[Source document Boundary: Start]

If the latter puts one in mind of the dehumanised atmosphere of Otto Dix, the skeletons of Schleime and Shepherd immerse us, the former in the world of the Vanities and zombie films (it’s hard not to think of the creations of Tom Savini), and the latter in the colours and shapes of macabre Mexican paintings. As for Danny Treacy, it is not a human but a cow’s skull that he portrays in Fertile Ground No. 51. A reworked photogram, in which this symbol of death stands out from the dark shadow with nuances of blood red and candy pink. Eroticism, masochism…the wooden frame, the chain hanging the work, all evoke an inseparable mix of sexual pleasure and pain. The heart of Saint Valentine, a blood filled uterus, death nestled in the folds of fertility. Eros and death-wish mixed once again in a suffocating miasma.

Spotted with wax like clotted blood, this is the most upsetting work in the collection. Jasper Joffe’s The Cursed Box both resembles a clock and a letterbox… and a guillotine. Decked with warnings etched in the wood patina, it is pierced with bloody holes through which can be discerned short texts. A reference to the chain letter spam that infests our inboxes, bearing omens that one must send on and propagate or risk being cursed; ironically the artist announced his work with a childish and particularly squalid email. A lucid and unforgiving take on the scourge of the Internet? The computer as Pandora’s Box, flooding one’s consciousness with all human suffering, which must under no circumstances be opened?

[Source document Boundary: End]
[Material provided Boundary: Start]

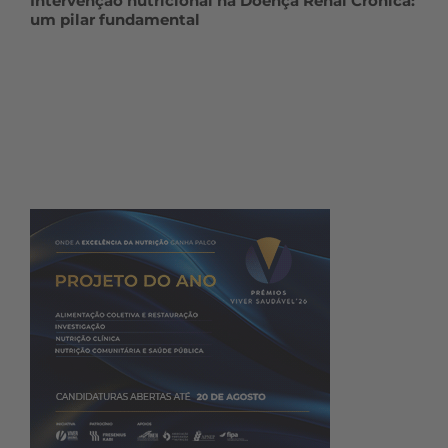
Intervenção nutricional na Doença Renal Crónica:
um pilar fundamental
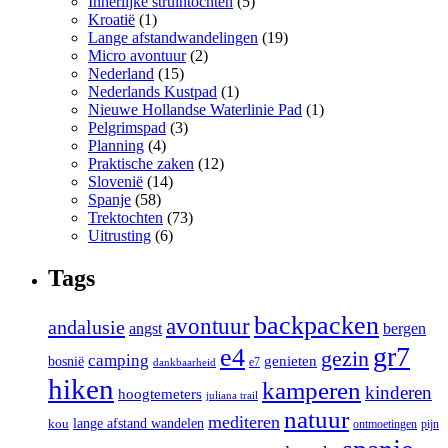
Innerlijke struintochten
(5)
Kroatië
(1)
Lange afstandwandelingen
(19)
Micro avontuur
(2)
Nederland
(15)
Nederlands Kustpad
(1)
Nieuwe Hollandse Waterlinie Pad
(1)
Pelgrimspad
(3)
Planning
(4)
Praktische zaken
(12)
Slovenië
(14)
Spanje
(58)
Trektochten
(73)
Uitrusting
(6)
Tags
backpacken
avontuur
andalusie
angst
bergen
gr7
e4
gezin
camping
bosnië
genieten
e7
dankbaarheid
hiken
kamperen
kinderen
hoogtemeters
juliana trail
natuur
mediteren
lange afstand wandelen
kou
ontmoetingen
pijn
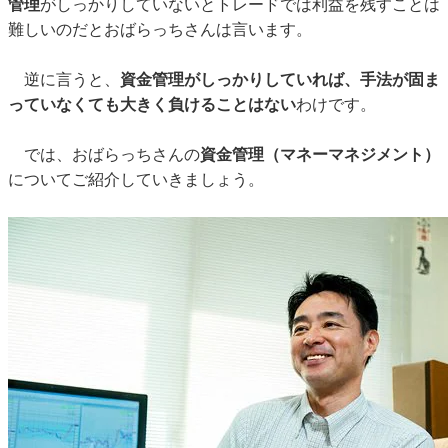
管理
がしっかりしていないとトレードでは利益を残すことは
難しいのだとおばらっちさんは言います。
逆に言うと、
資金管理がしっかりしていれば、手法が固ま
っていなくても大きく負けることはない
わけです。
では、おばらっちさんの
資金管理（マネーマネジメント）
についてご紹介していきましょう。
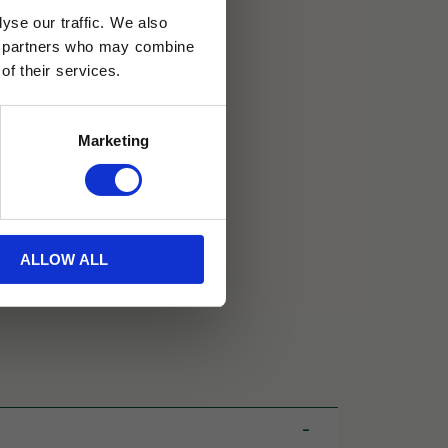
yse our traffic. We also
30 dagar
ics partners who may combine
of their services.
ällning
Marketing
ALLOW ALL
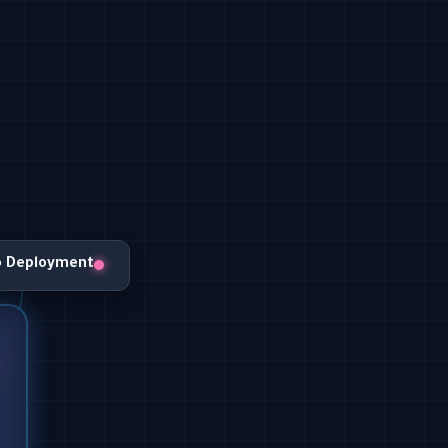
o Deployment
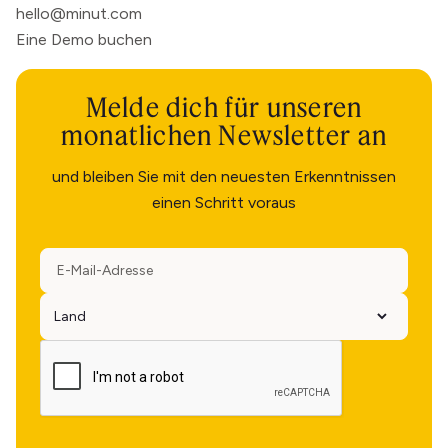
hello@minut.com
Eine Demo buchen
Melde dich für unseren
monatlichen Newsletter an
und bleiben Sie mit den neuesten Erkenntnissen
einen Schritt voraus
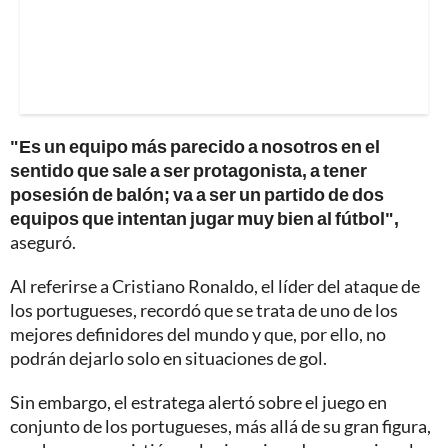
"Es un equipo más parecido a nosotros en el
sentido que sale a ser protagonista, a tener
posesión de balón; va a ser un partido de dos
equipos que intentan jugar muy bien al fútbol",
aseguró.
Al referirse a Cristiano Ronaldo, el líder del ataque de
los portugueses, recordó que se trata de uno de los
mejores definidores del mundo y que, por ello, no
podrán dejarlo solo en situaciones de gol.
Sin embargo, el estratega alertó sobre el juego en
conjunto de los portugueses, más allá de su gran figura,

[Material provided Boundary: End]
[Material provided Boundary: Start]

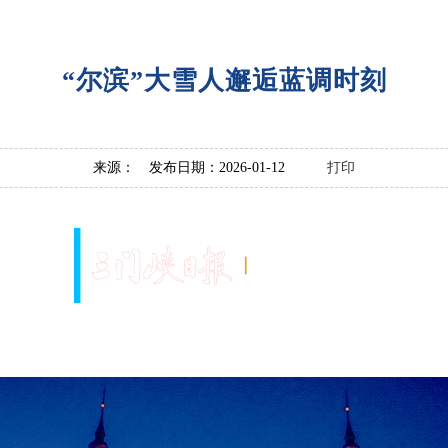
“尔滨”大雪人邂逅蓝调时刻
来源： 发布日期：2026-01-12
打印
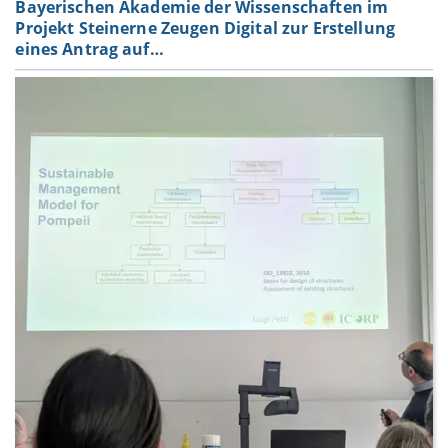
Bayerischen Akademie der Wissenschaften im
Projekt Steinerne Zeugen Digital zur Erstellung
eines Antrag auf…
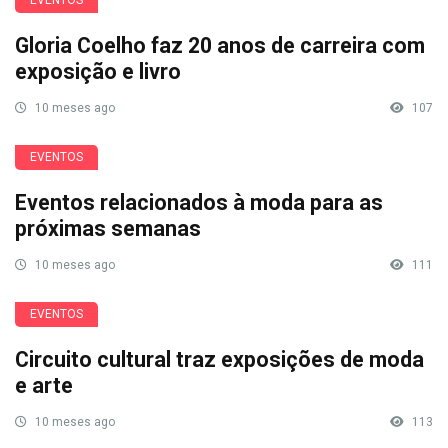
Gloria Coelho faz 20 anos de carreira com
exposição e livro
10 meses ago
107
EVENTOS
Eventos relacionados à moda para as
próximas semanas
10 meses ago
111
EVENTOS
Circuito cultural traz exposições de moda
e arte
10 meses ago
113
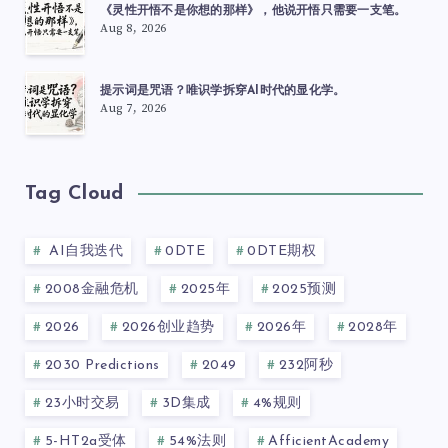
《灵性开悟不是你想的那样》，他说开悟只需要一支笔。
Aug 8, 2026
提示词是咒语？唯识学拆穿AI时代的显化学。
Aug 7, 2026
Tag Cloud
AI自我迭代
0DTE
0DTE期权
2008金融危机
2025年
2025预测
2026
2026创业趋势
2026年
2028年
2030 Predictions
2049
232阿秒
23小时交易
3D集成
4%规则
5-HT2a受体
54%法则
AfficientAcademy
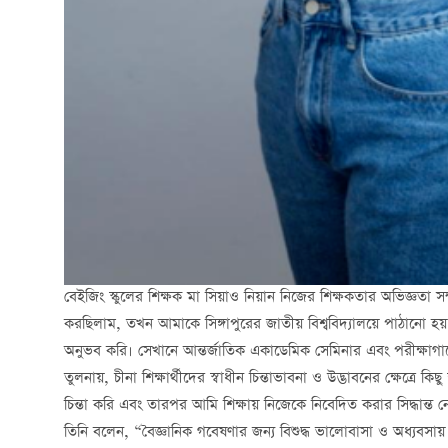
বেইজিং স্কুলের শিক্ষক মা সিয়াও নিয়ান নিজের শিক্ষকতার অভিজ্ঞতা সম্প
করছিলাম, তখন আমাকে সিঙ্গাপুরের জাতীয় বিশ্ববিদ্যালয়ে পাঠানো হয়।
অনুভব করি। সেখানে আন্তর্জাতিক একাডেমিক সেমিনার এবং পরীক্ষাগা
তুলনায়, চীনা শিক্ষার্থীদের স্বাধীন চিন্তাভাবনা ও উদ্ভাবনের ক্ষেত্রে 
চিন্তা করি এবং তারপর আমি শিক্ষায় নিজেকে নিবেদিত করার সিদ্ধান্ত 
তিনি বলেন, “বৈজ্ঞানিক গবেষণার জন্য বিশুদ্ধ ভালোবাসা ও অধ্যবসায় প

[Material provided Boundary: End]

→ What you need to do
1 > List every person the art commentary names for their own artwork or creations.
2 > Carry on the art commentary on the collection, starting after its final sentence.
These rows were taken from a different source than the text.

→ Results for each task
1 > Otto Dix, Schleime, Shepherd, Tom Savini, Danny Treacy, Jasper Joffe

2 >
No answer of course…but a thicket of questions, and that’s the real merit of these pieces and of the exhibition that gathers them together. The only thing for sure as one leaves this gallery is that, despite the scientific age, the diabolical exists yet. In the sixteenth century, demons helped to make sense of the incomprehensible, helping to deal with it if not actually to dispel it: the mentally deranged labelled “possessed”, women who were too liberal in their ways accused of witchcraft, natural scientists condemned as warlocks… a well known phenomenon. The problem is that it persists. Despite today’s technological advances, or perhaps because of them, demonology remains a deep seated need, a drug, and the ultimate means of warding off the violence of our times. One shivers before these pieces; their message is unequivocal: in the twenty first century, demonology chimes with violence, death, seduction, naivety and childhood. Nice view of the future, isn’t it?